**EXERCISE BRIEF:** Would you set down all of the entries below exactly as they stand?

──────── DATA TO EXAMINE

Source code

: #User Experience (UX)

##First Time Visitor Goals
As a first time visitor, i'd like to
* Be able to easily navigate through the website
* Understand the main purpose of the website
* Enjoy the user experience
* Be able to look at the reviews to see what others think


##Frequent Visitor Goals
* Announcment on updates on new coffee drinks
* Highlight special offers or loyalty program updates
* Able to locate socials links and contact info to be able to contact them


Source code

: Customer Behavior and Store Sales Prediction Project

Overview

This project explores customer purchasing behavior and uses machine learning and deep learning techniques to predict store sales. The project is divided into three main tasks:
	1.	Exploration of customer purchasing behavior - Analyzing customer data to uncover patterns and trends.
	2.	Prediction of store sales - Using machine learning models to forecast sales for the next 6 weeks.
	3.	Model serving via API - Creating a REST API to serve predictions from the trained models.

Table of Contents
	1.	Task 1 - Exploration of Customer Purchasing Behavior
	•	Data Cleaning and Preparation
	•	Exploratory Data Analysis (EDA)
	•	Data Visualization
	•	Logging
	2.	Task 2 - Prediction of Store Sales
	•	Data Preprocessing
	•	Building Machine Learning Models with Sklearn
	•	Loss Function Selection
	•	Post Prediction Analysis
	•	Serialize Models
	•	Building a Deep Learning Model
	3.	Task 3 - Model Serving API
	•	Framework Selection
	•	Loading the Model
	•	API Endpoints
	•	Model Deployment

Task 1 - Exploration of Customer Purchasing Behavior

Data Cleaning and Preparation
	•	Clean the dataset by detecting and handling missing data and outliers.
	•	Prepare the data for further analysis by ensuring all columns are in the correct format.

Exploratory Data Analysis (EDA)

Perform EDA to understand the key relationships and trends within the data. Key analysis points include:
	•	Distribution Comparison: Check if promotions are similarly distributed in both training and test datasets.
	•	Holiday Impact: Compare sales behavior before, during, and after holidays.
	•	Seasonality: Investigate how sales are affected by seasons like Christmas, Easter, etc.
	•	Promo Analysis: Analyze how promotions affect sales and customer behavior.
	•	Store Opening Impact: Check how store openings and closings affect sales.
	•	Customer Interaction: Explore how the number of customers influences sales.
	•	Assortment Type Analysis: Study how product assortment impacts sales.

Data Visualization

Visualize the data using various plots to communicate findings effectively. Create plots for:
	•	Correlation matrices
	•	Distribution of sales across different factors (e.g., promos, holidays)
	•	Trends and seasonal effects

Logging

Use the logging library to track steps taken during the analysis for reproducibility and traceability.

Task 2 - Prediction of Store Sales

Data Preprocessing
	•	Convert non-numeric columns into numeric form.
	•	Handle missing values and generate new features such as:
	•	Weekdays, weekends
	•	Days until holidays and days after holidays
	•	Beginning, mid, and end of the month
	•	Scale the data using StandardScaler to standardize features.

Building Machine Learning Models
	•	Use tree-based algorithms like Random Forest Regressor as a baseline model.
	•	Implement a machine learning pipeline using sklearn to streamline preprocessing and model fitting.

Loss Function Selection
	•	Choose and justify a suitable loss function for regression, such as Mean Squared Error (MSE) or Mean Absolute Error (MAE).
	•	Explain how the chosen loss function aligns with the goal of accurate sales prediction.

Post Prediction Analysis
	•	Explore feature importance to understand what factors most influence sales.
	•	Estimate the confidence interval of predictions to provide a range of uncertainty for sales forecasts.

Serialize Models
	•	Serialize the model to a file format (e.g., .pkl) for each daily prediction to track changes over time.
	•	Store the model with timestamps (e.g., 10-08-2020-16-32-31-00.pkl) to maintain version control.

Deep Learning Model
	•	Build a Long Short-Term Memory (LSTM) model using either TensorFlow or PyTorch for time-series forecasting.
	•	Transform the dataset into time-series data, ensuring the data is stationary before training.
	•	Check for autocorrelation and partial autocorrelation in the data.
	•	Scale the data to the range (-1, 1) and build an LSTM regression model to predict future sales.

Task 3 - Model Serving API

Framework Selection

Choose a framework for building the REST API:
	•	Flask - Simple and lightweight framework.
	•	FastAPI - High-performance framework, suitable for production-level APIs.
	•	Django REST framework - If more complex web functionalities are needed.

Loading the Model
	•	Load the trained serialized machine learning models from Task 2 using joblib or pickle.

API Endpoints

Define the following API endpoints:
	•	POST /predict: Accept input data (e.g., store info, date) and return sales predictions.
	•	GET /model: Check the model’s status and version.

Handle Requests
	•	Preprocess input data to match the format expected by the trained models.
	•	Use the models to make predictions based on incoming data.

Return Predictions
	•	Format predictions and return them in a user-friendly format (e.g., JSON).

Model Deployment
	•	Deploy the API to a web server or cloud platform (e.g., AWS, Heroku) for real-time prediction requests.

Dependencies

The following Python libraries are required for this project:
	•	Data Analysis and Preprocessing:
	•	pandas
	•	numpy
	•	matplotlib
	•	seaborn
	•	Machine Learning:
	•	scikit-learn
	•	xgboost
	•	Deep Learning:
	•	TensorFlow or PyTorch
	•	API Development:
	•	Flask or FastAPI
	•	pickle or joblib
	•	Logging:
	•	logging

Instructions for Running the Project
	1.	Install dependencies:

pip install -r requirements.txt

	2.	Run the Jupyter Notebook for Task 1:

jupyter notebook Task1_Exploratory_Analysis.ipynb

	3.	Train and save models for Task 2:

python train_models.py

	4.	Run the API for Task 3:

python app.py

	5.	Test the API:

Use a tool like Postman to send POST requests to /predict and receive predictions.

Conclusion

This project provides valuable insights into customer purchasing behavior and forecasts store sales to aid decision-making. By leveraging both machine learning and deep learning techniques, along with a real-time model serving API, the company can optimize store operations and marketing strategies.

────────────────

**WRITTEN SOLUTION:**
Source code

: #User Experience (UX)

##First Time Visitor Goals
As a first time visitor, i'd like to
* Be able to easily navigate through the website
* Understand the main purpose of the website
* Enjoy the user experience
* Be able to look at the reviews to see what others think


##Frequent Visitor Goals
* Announcment on updates on new coffee drinks
* Highlight special offers or loyalty program updates
* Able to locate socials links and contact info to be able to contact them


Source code

: Customer Behavior and Store Sales Prediction Project

Overview

This project explores customer purchasing behavior and uses machine learning and deep learning techniques to predict store sales. The project is divided into three main tasks:
	1.	Exploration of customer purchasing behavior - Analyzing customer data to uncover patterns and trends.
	2.	Prediction of store sales - Using machine learning models to forecast sales for the next 6 weeks.
	3.	Model serving via API - Creating a REST API to serve predictions from the trained models.

Table of Contents
	1.	Task 1 - Exploration of Customer Purchasing Behavior
	•	Data Cleaning and Preparation
	•	Exploratory Data Analysis (EDA)
	•	Data Visualization
	•	Logging
	2.	Task 2 - Prediction of Store Sales
	•	Data Preprocessing
	•	Building Machine Learning Models with Sklearn
	•	Loss Function Selection
	•	Post Prediction Analysis
	•	Serialize Models
	•	Building a Deep Learning Model
	3.	Task 3 - Model Serving API
	•	Framework Selection
	•	Loading the Model
	•	API Endpoints
	•	Model Deployment

Task 1 - Exploration of Customer Purchasing Behavior

Data Cleaning and Preparation
	•	Clean the dataset by detecting and handling missing data and outliers.
	•	Prepare the data for further analysis by ensuring all columns are in the correct format.

Exploratory Data Analysis (EDA)

Perform EDA to understand the key relationships and trends within the data. Key analysis points include:
	•	Distribution Comparison: Check if promotions are similarly distributed in both training and test datasets.
	•	Holiday Impact: Compare sales behavior before, during, and after holidays.
	•	Seasonality: Investigate how sales are affected by seasons like Christmas, Easter, etc.
	•	Promo Analysis: Analyze how promotions affect sales and customer behavior.
	•	Store Opening Impact: Check how store openings and closings affect sales.
	•	Customer Interaction: Explore how the number of customers influences sales.
	•	Assortment Type Analysis: Study how product assortment impacts sales.

Data Visualization

Visualize the data using various plots to communicate findings effectively. Create plots for:
	•	Correlation matrices
	•	Distribution of sales across different factors (e.g., promos, holidays)
	•	Trends and seasonal effects

Logging

Use the logging library to track steps taken during the analysis for reproducibility and traceability.

Task 2 - Prediction of Store Sales

Data Preprocessing
	•	Convert non-numeric columns into numeric form.
	•	Handle missing values and generate new features such as:
	•	Weekdays, weekends
	•	Days until holidays and days after holidays
	•	Beginning, mid, and end of the month
	•	Scale the data using StandardScaler to standardize features.

Building Machine Learning Models
	•	Use tree-based algorithms like Random Forest Regressor as a baseline model.
	•	Implement a machine learning pipeline using sklearn to streamline preprocessing and model fitting.

Loss Function Selection
	•	Choose and justify a suitable loss function for regression, such as Mean Squared Error (MSE) or Mean Absolute Error (MAE).
	•	Explain how the chosen loss function aligns with the goal of accurate sales prediction.

Post Prediction Analysis
	•	Explore feature importance to understand what factors most influence sales.
	•	Estimate the confidence interval of predictions to provide a range of uncertainty for sales forecasts.

Serialize Models
	•	Serialize the model to a file format (e.g., .pkl) for each daily prediction to track changes over time.
	•	Store the model with timestamps (e.g., 10-08-2020-16-32-31-00.pkl) to maintain version control.

Deep Learning Model
	•	Build a Long Short-Term Memory (LSTM) model using either TensorFlow or PyTorch for time-series forecasting.
	•	Transform the dataset into time-series data, ensuring the data is stationary before training.
	•	Check for autocorrelation and partial autocorrelation in the data.
	•	Scale the data to the range (-1, 1) and build an LSTM regression model to predict future sales.

Task 3 - Model Serving API

Framework Selection

Choose a framework for building the REST API:
	•	Flask - Simple and lightweight framework.
	•	FastAPI - High-performance framework, suitable for production-level APIs.
	•	Django REST framework - If more complex web functionalities are needed.

Loading the Model
	•	Load the trained serialized machine learning models from Task 2 using joblib or pickle.

API Endpoints

Define the following API endpoints:
	•	POST /predict: Accept input data (e.g., store info, date) and return sales predictions.
	•	GET /model: Check the model’s status and version.

Handle Requests
	•	Preprocess input data to match the format expected by the trained models.
	•	Use the models to make predictions based on incoming data.

Return Predictions
	•	Format predictions and return them in a user-friendly format (e.g., JSON).

Model Deployment
	•	Deploy the API to a web server or cloud platform (e.g., AWS, Heroku) for real-time prediction requests.

Dependencies

The following Python libraries are required for this project:
	•	Data Analysis and Preprocessing:
	•	pandas
	•	numpy
	•	matplotlib
	•	seaborn
	•	Machine Learning:
	•	scikit-learn
	•	xgboost
	•	Deep Learning:
	•	TensorFlow or PyTorch
	•	API Development:
	•	Flask or FastAPI
	•	pickle or joblib
	•	Logging:
	•	logging

Instructions for Running the Project
	1.	Install dependencies:

pip install -r requirements.txt

	2.	Run the Jupyter Notebook for Task 1:

jupyter notebook Task1_Exploratory_Analysis.ipynb

	3.	Train and save models for Task 2:

python train_models.py

	4.	Run the API for Task 3:

python app.py

	5.	Test the API:

Use a tool like Postman to send POST requests to /predict and receive predictions.

Conclusion

This project provides valuable insights into customer purchasing behavior and forecasts store sales to aid decision-making. By leveraging both machine learning and deep learning techniques, along with a real-time model serving API, the company can optimize store operations and marketing strategies.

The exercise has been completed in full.